Exercise details:
Each entry in the listing below should be restated word for word.

Input material:
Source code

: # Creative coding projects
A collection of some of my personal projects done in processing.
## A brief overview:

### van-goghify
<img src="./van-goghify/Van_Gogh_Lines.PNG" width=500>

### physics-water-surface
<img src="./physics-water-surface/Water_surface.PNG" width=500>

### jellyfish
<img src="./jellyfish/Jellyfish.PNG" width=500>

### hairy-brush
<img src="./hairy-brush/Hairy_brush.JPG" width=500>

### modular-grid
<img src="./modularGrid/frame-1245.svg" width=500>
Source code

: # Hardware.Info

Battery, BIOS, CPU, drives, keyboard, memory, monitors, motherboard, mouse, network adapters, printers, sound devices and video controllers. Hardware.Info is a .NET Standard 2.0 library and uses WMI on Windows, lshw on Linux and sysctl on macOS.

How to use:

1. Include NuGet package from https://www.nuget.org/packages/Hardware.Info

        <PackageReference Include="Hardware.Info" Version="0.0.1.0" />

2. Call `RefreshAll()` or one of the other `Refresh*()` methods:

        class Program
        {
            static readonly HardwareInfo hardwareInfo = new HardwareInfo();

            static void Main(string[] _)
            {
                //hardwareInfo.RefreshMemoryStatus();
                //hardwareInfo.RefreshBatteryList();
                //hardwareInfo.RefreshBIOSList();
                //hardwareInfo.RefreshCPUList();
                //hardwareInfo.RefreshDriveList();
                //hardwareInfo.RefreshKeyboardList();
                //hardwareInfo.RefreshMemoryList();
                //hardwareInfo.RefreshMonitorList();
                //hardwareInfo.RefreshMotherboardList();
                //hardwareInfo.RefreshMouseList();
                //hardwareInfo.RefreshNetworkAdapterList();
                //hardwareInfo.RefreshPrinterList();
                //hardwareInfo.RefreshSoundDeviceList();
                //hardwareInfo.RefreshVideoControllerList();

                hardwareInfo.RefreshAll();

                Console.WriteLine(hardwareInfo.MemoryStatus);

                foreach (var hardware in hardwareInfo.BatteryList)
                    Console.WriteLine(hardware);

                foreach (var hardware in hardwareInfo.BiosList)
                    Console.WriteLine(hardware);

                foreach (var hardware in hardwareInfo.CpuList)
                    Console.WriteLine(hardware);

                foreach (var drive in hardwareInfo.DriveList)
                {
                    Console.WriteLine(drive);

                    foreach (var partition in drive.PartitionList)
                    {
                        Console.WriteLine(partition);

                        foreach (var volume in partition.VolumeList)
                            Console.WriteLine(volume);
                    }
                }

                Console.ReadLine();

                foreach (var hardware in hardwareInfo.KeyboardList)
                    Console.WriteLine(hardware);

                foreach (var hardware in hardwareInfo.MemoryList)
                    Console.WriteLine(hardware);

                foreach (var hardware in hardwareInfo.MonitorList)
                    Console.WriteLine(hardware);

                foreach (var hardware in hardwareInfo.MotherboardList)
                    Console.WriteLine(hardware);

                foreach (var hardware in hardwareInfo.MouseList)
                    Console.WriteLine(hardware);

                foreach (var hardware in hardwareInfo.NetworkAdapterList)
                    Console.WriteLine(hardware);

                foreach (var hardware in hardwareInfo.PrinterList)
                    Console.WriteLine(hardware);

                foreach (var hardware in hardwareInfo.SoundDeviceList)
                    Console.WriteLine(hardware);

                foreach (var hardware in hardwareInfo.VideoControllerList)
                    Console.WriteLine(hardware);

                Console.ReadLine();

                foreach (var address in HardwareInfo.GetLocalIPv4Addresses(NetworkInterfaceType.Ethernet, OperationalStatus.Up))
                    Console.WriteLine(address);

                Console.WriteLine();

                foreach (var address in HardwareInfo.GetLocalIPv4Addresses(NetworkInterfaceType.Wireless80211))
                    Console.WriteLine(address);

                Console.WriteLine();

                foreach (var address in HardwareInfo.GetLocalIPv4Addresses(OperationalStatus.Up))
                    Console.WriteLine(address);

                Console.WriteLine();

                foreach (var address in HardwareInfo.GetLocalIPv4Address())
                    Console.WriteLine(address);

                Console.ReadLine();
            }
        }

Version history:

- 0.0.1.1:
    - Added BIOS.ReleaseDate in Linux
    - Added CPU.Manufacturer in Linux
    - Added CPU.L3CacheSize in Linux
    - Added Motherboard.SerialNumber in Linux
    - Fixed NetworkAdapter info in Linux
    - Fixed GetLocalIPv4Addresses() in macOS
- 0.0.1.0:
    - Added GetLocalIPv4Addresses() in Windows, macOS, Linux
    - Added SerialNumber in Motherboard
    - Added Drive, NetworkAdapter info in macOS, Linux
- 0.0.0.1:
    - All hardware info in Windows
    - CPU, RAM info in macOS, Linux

Result:
Source code

: # Creative coding projects
A collection of some of my personal projects done in processing.
## A brief overview:

### van-goghify
<img src="./van-goghify/Van_Gogh_Lines.PNG" width=500>

### physics-water-surface
<img src="./physics-water-surface/Water_surface.PNG" width=500>

### jellyfish
<img src="./jellyfish/Jellyfish.PNG" width=500>

### hairy-brush
<img src="./hairy-brush/Hairy_brush.JPG" width=500>

### modular-grid
<img src="./modularGrid/frame-1245.svg" width=500>
Source code

: # Hardware.Info

Battery, BIOS, CPU, drives, keyboard, memory, monitors, motherboard, mouse, network adapters, printers, sound devices and video controllers. Hardware.Info is a .NET Standard 2.0 library and uses WMI on Windows, lshw on Linux and sysctl on macOS.

How to use:

1. Include NuGet package from https://www.nuget.org/packages/Hardware.Info

        <PackageReference Include="Hardware.Info" Version="0.0.1.0" />

2. Call `RefreshAll()` or one of the other `Refresh*()` methods:

        class Program
        {
            static readonly HardwareInfo hardwareInfo = new HardwareInfo();

            static void Main(string[] _)
            {
                //hardwareInfo.RefreshMemoryStatus();
                //hardwareInfo.RefreshBatteryList();
                //hardwareInfo.RefreshBIOSList();
                //hardwareInfo.RefreshCPUList();
                //hardwareInfo.RefreshDriveList();
                //hardwareInfo.RefreshKeyboardList();
                //hardwareInfo.RefreshMemoryList();
                //hardwareInfo.RefreshMonitorList();
                //hardwareInfo.RefreshMotherboardList();
                //hardwareInfo.RefreshMouseList();
                //hardwareInfo.RefreshNetworkAdapterList();
                //hardwareInfo.RefreshPrinterList();
                //hardwareInfo.RefreshSoundDeviceList();
                //hardwareInfo.RefreshVideoControllerList();

                hardwareInfo.RefreshAll();

                Console.WriteLine(hardwareInfo.MemoryStatus);

                foreach (var hardware in hardwareInfo.BatteryList)
                    Console.WriteLine(hardware);

                foreach (var hardware in hardwareInfo.BiosList)
                    Console.WriteLine(hardware);

                foreach (var hardware in hardwareInfo.CpuList)
                    Console.WriteLine(hardware);

                foreach (var drive in hardwareInfo.DriveList)
                {
                    Console.WriteLine(drive);

                    foreach (var partition in drive.PartitionList)
                    {
                        Console.WriteLine(partition);

                        foreach (var volume in partition.VolumeList)
                            Console.WriteLine(volume);
                    }
                }

                Console.ReadLine();

                foreach (var hardware in hardwareInfo.KeyboardList)
                    Console.WriteLine(hardware);

                foreach (var hardware in hardwareInfo.MemoryList)
                    Console.WriteLine(hardware);

                foreach (var hardware in hardwareInfo.MonitorList)
                    Console.WriteLine(hardware);

                foreach (var hardware in hardwareInfo.MotherboardList)
                    Console.WriteLine(hardware);

                foreach (var hardware in hardwareInfo.MouseList)
                    Console.WriteLine(hardware);

                foreach (var hardware in hardwareInfo.NetworkAdapterList)
                    Console.WriteLine(hardware);

                foreach (var hardware in hardwareInfo.PrinterList)
                    Console.WriteLine(hardware);

                foreach (var hardware in hardwareInfo.SoundDeviceList)
                    Console.WriteLine(hardware);

                foreach (var hardware in hardwareInfo.VideoControllerList)
                    Console.WriteLine(hardware);

                Console.ReadLine();

                foreach (var address in HardwareInfo.GetLocalIPv4Addresses(NetworkInterfaceType.Ethernet, OperationalStatus.Up))
                    Console.WriteLine(address);

                Console.WriteLine();

                foreach (var address in HardwareInfo.GetLocalIPv4Addresses(NetworkInterfaceType.Wireless80211))
                    Console.WriteLine(address);

                Console.WriteLine();

                foreach (var address in HardwareInfo.GetLocalIPv4Addresses(OperationalStatus.Up))
                    Console.WriteLine(address);

                Console.WriteLine();

                foreach (var address in HardwareInfo.GetLocalIPv4Address())
                    Console.WriteLine(address);

                Console.ReadLine();
            }
        }

Version history:

- 0.0.1.1:
    - Added BIOS.ReleaseDate in Linux
    - Added CPU.Manufacturer in Linux
    - Added CPU.L3CacheSize in Linux
    - Added Motherboard.SerialNumber in Linux
    - Fixed NetworkAdapter info in Linux
    - Fixed GetLocalIPv4Addresses() in macOS
- 0.0.1.0:
    - Added GetLocalIPv4Addresses() in Windows, macOS, Linux
    - Added SerialNumber in Motherboard
    - Added Drive, NetworkAdapter info in macOS, Linux
- 0.0.0.1:
    - All hardware info in Windows
    - CPU, RAM info in macOS, Linux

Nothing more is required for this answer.